● **Source information**
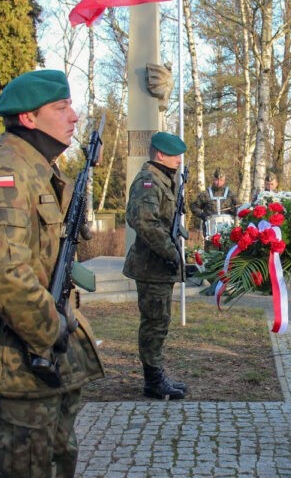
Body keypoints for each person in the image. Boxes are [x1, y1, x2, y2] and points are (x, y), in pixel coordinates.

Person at [0, 69, 104, 477]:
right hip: (21, 359)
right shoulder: (4, 175)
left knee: (57, 459)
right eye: (61, 107)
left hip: (46, 359)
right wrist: (51, 328)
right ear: (28, 118)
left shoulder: (41, 170)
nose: (73, 116)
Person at [123, 131, 190, 399]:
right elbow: (144, 222)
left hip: (160, 265)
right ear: (160, 154)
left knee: (160, 322)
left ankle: (157, 373)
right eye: (175, 155)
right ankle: (153, 381)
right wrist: (172, 252)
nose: (179, 160)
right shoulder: (148, 181)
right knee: (154, 323)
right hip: (152, 265)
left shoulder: (165, 180)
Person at [189, 168, 239, 236]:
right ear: (213, 179)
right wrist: (203, 215)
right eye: (216, 180)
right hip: (210, 231)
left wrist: (234, 210)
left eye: (221, 180)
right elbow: (194, 206)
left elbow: (239, 208)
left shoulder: (230, 194)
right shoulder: (205, 194)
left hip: (227, 232)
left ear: (224, 180)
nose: (218, 182)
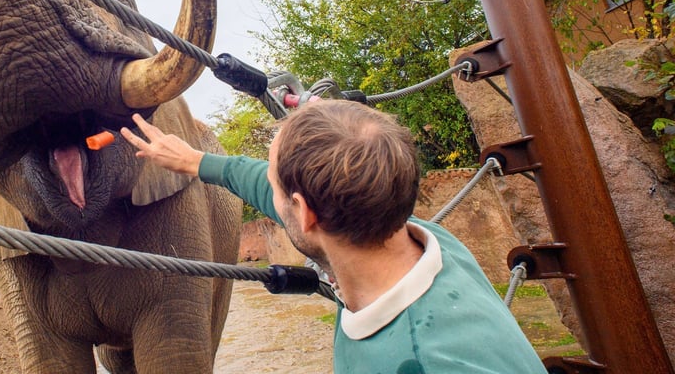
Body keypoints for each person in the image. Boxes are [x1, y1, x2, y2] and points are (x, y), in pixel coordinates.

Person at [120, 99, 548, 373]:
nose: (266, 190)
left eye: (273, 186)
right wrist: (197, 162)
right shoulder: (431, 240)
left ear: (304, 213)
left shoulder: (427, 360)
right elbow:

● **Assignment**
Could you transcribe exactly the lines from the line containing "left knee: (57, 459)" through the final line of the records, both included, and nothing beyond them? The pictures should be left out.

● **Output for this task**
left knee: (57, 459)
right eye: (61, 107)
left hip: (46, 359)
right wrist: (51, 328)
right ear: (28, 118)
left shoulder: (41, 170)
nose: (73, 116)
Person at [123, 131, 190, 399]:
right elbow: (144, 222)
left hip: (160, 265)
right ear: (160, 154)
left knee: (160, 322)
left ankle: (157, 373)
right eye: (175, 155)
right ankle: (153, 381)
right wrist: (172, 252)
nose: (179, 160)
right shoulder: (148, 181)
right knee: (154, 323)
right hip: (152, 265)
left shoulder: (165, 180)
Person at [189, 168, 239, 236]:
right ear: (213, 179)
right wrist: (203, 215)
right eye: (216, 180)
right hip: (210, 231)
left wrist: (234, 210)
left eye: (221, 180)
right elbow: (194, 206)
left elbow: (239, 208)
left shoulder: (230, 194)
right shoulder: (205, 194)
left hip: (227, 232)
left ear: (224, 180)
nose: (218, 182)
Body keypoints for each person in the image. Boxes are [x1, y1, x2, y2] and points are (x, y), in pixel coordinates.

Person at [120, 99, 548, 373]:
nose: (266, 190)
left eye: (273, 186)
right wrist: (197, 162)
right shoulder: (431, 240)
left ear: (304, 213)
left shoulder: (427, 360)
right elbow:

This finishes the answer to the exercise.